The scowl is clarified as Ryker calls, “Hurry it up, hayseed,” down the street, and just for that Vivian slows to a saunter, letting her hips sway as she approaches. Nearly turns her ankle on an uneven bit of paving, but it’s worth it for the way both expressions grow in response. She likes this jacket for a reason.
“Well hey, stranger,” Larkin drawls, sliding off the bin as she reaches them, and because impulse and the wild reality of what she’s doing are still fizzing close under her skin and Ryker’s still glaring and there’s nothing at all subtle about the way Larkin’s looking at her, Vivian grabs her by the straps over her chest – overalls, she honestly despairs sometimes – and pulls her in hard for a kiss that goes too deep for polite company.
Ryker makes an exaggeratedly disgusted sound, but propriety definitely isn’t high in Larkin’s mind given the way her mouth opens in response and her hands clamp tight over her hips. It’s good, it’s always so good, and plans be damned Vivian could spend the rest of their night testing the limits of this particular activity alone.
A half-minute or half-eternity later Ryker huffs in a more genuinely frustrated way, though, and socks Larkin in the back hard enough Vivian feels the impact as their teeth clip together. It’s Larkin who pulls away, eyes moving towards her sibling; her smile’s still there but there’s a dazed edge to it now, and Vivian would feel smug about this accomplishment if only she could be sure her own smirk hasn’t gone a little goofy.

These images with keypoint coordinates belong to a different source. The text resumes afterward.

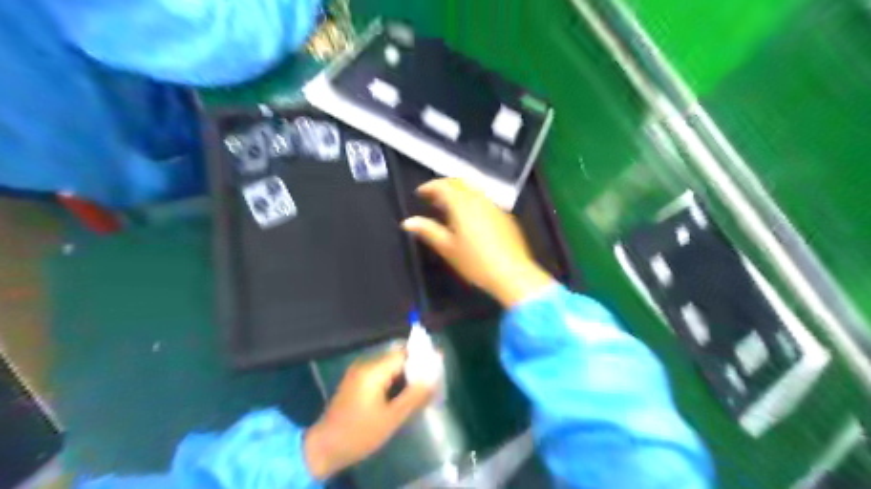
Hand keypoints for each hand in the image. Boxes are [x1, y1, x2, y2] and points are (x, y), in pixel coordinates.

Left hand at [304, 350, 435, 478]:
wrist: (323, 448)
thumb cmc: (359, 433)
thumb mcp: (392, 418)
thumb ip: (414, 395)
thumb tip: (434, 376)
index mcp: (373, 370)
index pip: (404, 353)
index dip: (422, 359)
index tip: (438, 368)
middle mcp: (365, 364)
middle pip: (397, 357)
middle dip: (415, 368)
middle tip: (431, 383)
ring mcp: (359, 371)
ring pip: (390, 365)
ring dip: (405, 375)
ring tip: (419, 391)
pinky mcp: (356, 380)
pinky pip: (381, 373)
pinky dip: (394, 380)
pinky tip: (401, 395)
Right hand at [400, 176, 549, 305]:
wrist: (512, 273)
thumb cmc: (475, 262)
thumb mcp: (448, 248)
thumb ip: (428, 231)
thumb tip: (408, 222)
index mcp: (463, 204)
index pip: (443, 186)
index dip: (429, 187)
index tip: (420, 193)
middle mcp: (480, 199)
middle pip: (460, 183)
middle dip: (445, 186)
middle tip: (433, 198)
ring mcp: (495, 207)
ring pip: (474, 190)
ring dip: (459, 193)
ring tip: (449, 208)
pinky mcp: (506, 216)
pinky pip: (485, 201)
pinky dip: (473, 202)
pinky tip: (470, 218)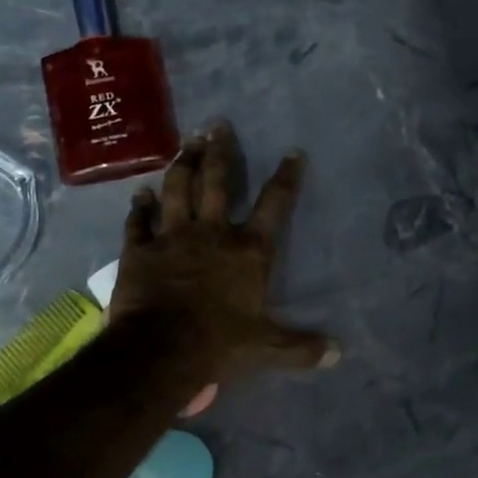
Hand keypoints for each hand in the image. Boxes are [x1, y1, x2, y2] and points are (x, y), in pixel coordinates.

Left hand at [110, 121, 339, 388]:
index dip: (286, 177)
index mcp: (248, 251)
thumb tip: (338, 353)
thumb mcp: (267, 348)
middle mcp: (212, 233)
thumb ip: (302, 347)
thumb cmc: (219, 345)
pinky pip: (138, 222)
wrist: (160, 351)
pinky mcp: (139, 250)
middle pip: (218, 182)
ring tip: (187, 143)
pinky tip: (140, 193)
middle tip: (218, 124)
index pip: (274, 205)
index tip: (292, 152)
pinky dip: (139, 207)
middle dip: (221, 151)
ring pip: (178, 190)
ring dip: (183, 164)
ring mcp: (172, 237)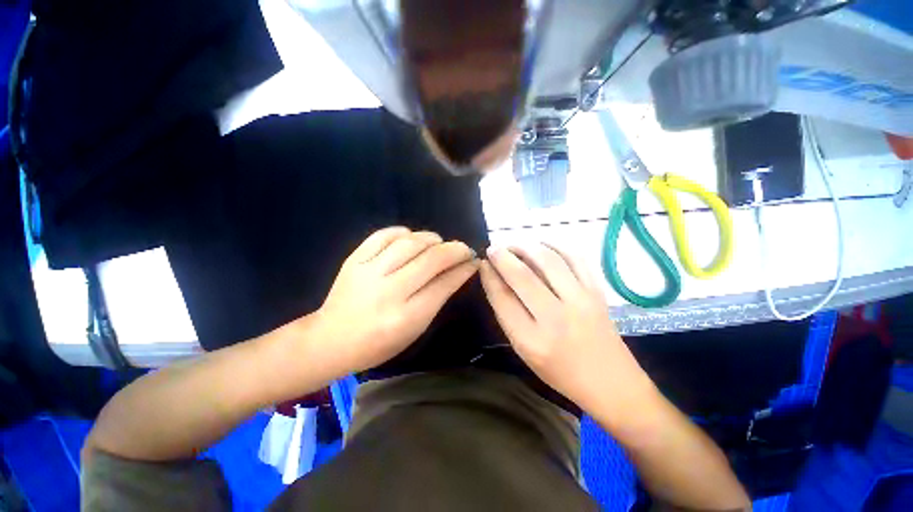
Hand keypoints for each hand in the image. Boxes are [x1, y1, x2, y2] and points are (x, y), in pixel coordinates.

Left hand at [315, 227, 478, 373]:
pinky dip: (403, 232)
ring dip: (432, 239)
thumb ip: (438, 298)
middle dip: (455, 250)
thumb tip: (459, 271)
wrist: (331, 339)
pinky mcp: (354, 260)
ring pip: (410, 242)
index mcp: (407, 317)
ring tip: (439, 243)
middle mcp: (389, 292)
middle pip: (431, 259)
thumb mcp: (415, 328)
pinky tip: (411, 237)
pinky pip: (383, 235)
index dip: (463, 269)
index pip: (444, 284)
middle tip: (463, 249)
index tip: (474, 260)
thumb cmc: (379, 343)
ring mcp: (368, 272)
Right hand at [479, 244, 654, 412]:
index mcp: (532, 340)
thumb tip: (495, 280)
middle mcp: (556, 318)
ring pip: (548, 261)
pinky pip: (575, 258)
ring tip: (514, 246)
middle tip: (493, 249)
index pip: (502, 298)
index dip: (489, 276)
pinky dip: (555, 246)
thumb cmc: (560, 371)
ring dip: (526, 247)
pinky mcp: (597, 292)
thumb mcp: (524, 351)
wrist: (611, 382)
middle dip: (502, 256)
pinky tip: (542, 246)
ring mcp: (581, 302)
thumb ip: (507, 315)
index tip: (483, 264)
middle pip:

“Alright, alright,” Larkin is saying, loosing her grip, and Vivian lets her go with marked reluctance.
“What’s the rush anyway?” she says, though, come to think on it, making out in eyesight of the building her dad could come back to at any moment may not be as good an idea at it seemed at first glance. The tingle in her lips and warmth in her belly is kind of hard to regret even so. “The fair goes all night, don’t it?”
“Oh, the exhibition goes non-stop,” Larkin says, all Las Vegas brat, “but Rye doesn’t reckon Christine’ll hang around much past ten.”
Vivian’s worked hard to shed her New Girl status, so she doesn’t like that the name rings zero bells. “Christine?”
“In special needs with us,” Larkin says, as casually unashamed about it as the first time it came up. The twins can rig phones that self-erase messages as soon as they’re sent, but Vivian’s seen their essays; a sharp middle schooler could beat them in literacy. “Deaf or the like.”
“Mute,” Ryker says, and Larkin waves a hand as if to say, just so.
Vivian’s looking closer at Ryker now, and – she’s not dressed up, exactly, the way people usually do, but there’s something a little sharper about the way she looks, hair maybe a little neater, and definitely something a little defensive in the side-eye she gets in response. Vivian smiles, broad and toothy. “Oh, I see.”
“Is that why you tripped?” Ryker says, bland.
Larkin cheerfully plants a hand against her sister and shoves, following close behind, and as they finally start moving down the street she says over her shoulder, “You’re part of the plan.”
“There’s a plan?” Vivian says.
“No,” Ryker says.
“Yes,” Larkin says. “I am over the pining. We will go, we will find Christine. She and me-” meaning Vivian, or at least she hopes, “will be great big queers next to you. You will be officially sighted as both okay with it and probably a great big queer yourself because of genetics or whatever. Your opening will be made, and then you can go make out in a haunted house.”
“Seriously, that's the plan?” Vivian says, not sure whether to laugh or return to despair.
“Yes,” Ryker says, sounding despairing enough for them both.